Tiens, ce genre là !


----------



## -Paria- (2 Novembre 2010)

Bonjour Pascal 77,
oui en ultime recourt je prendrais un adaptateur de prise mais je n'ai pas envi de me trimbaler avec ça.
mon mac a été acheté au canada donc je préfère changer le câble pour être tranquille et pas courir après l'adaptateur.
c'est déjà la méthode que j'emploi pour mon macbook (français) et sa me saoul...


----------



## lepetitpiero (2 Novembre 2010)

Peut-être qu'un coup de téléphone chez Apple et ils pourront te vendre un cordon secteur version française....


----------



## Pascal 77 (3 Novembre 2010)

-Paria- a dit:


> je préfère changer le câble pour être tranquille et pas courir après l'adaptateur.



Tu as tort, l'adaptateur présente (par rapport au câble) l'intéressante caractéristique de pouvoir être utilisé avec ton Mac *ou tout autre équipement électrique muni d'une prise européenne, et ce y compris pour les équipements dont le câble d'alimentation n'est pas amovible.* Mon fils ne l'avait pas utilisé que pour son Mac, l'adaptateur en question


----------



## -Paria- (3 Novembre 2010)

lepetitpiero a dit:


> Peut-être qu'un coup de téléphone chez Apple et ils pourront te vendre un cordon secteur version française....


 
Oui c'est une tres bonne idée, je choisirais cette option si je ne trouve pas de cable d'alim standard (surement moins honnereux)

pour Pascal 77:
je comprend tres bien ton point de vue et je connais bien ce type de produit.
mais je considere cette utilisation comme un moyen a court terme, dans le cadre d'un voyage par exemple.
hors la, je rentre definitivement en france et donc je prefere prévoir sur du plus long terme.

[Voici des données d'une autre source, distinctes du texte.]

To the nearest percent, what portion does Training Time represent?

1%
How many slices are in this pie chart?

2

ce type de produit est tres bien pour les ¨voyageurs¨
mais ce type d'adaptateur ce retrouve assez encombrant sur un raque a prise par exemple (bien souvant on ne peut rien mettre a coté)

c'est pourquoi j'utiliserais ce systeme en derrnier recourt.
toute fois je te remercie (ainsi que les autres )d'avoir prété attention a mon probleme et de m'avoir fourni des informations pour y remedier.


----------